- The task
Starting at the line that contains "border-radius" and ending at the line that contains "Evaluationsergebnisse der begleitenden", the lines below are to be given again exactly, with nothing added.

- Data for review

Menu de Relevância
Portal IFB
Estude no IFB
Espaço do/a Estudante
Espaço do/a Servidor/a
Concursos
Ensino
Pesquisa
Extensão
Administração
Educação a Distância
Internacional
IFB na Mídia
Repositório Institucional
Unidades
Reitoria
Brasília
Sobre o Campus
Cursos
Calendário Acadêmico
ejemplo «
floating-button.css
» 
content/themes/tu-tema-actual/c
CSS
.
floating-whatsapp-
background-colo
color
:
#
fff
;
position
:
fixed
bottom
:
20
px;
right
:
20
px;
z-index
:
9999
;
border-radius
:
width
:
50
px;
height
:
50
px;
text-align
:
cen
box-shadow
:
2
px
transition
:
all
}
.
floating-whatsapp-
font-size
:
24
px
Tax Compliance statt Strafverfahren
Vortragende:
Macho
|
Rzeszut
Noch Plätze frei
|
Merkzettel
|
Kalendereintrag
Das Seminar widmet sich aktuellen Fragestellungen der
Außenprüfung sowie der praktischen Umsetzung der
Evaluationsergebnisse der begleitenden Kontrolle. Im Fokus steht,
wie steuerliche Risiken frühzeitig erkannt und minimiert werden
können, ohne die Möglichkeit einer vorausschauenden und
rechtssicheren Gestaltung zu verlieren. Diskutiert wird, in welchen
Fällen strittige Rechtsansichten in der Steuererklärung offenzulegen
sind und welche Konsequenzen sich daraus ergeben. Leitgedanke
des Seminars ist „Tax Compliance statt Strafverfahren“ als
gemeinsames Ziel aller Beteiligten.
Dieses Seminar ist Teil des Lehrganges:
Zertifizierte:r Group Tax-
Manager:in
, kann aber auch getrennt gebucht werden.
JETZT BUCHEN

- Exercise result
border-radius
:
width
:
50
px;
height
:
50
px;
text-align
:
cen
box-shadow
:
2
px
transition
:
all
}
.
floating-whatsapp-
font-size
:
24
px
Tax Compliance statt Strafverfahren
Vortragende:
Macho
|
Rzeszut
Noch Plätze frei
|
Merkzettel
|
Kalendereintrag
Das Seminar widmet sich aktuellen Fragestellungen der
Außenprüfung sowie der praktischen Umsetzung der
Evaluationsergebnisse der begleitenden Kontrolle. Im Fokus steht,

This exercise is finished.